Commentary

Why Is OOH Programmatic Media Buying Problematic?

Programmatic media buying is beginning to expand beyond established areas like online and broadcast media, taking its first tentative steps into the out-of-home (OOH) media industry. Several partnerships of media agencies, OOH vendors and technology companies have formed to develop and test platforms that promise real-time buying and campaign optimization.

Proponents of programmatic media buying promise far greater efficiency, speed and flexibility, but a number of fundamental obstacles will make universal adoption in the OOH industry a distant prospect at best.

Here are the major barriers:

  • Huge variety of OOH inventory: While programmatic has worked best with highly standardized, virtually unlimited digital inventory with rich data, OOH media is sold in a jumble of static and digital formats, with no real-time audience data. Wide differences in local market conditions mean that OOH is seldom bought in a single format or with an exclusive vendor, even for national campaigns. Furthermore, while digital place-based networks (the primary targets of initial programmatic tests) are growing fast, they represent only a fraction of the current OOH landscape.
  • Lack of standard audience data: Several years after the introduction of TAB’s (Traffic Audit Bureau for Media Measurement) audience measurement data, many outdoor vendors who control valuable local inventory still do not subscribe to this methodology. Even digital place-based networks, who are far more homogeneous than traditional outdoor vendors, have not implemented standard audience measurement practices. Finally, alternative OOH media such as coffee sleeves, bar media, wild posting, etc. are not audited or measured at all -- and are not likely to be any time soon.
  • Lack of addressability: Unlike digital or mobile advertising, which use “one-to-one” messaging, cookies and other addressability technology, OOH media is a “one-to-many” medium, which technologically does not support such an approach. Innovations like facial recognition and ad beacons (as well as expansion of digital outdoor inventory) offer some advances in this area, but also face potential resistance from consumers, municipalities and government regulators.
  • Fragmented trading platforms: The three largest outdoor companies, who together control over half of the billboards in the U.S., have invested heavily in their own proprietary inventory management and sales systems. Even those currently participating in programmatic tests are resisting real-time buying in favor of more limited digital message optimization.
  • Industry inertia: The majority of outdoor spending is generated by local and regional clients and agencies, most of which have neither the resources nor the inclination to adopt programmatic buying technology. Also, vendors go to market locally through direct personal sales, tightly controlling market data and avails to maximize profitability.

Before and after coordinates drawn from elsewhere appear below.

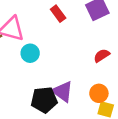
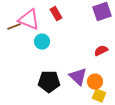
red rectangle: (58, 14) -> (56, 14), moved
purple triangle: (62, 92) -> (78, 77), moved

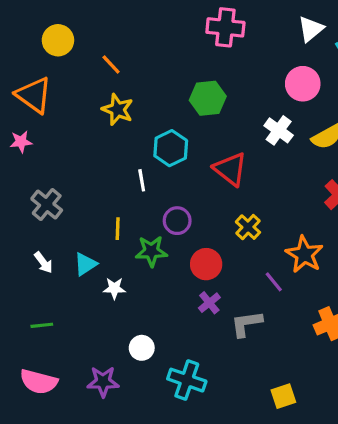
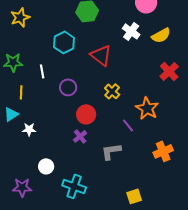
yellow star: (118, 110) -> (20, 17), moved, turned 30
white line: (142, 180) -> (42, 71), moved
yellow line: (118, 229) -> (21, 92), moved
green star: (151, 251) -> (13, 62), moved
purple cross: (209, 303) -> (80, 136), moved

Thus, the foreseeable future of programmatic out-of-home media buying will at best be limited to a small range of digital place-based media, small homogeneous markets/properties and proprietary partnerships between larger vendors and agency holding companies for their national and global advertisers. This constitutes a fraction of the OOH industry spectrum, raising questions about the near-term volume and profitability of such endeavors.

We welcome and embrace technological innovation that streamlines business practices in the OOH industry, but programmatic buying is a long way from providing the kind of universal, frictionless marketplace its proponents envision.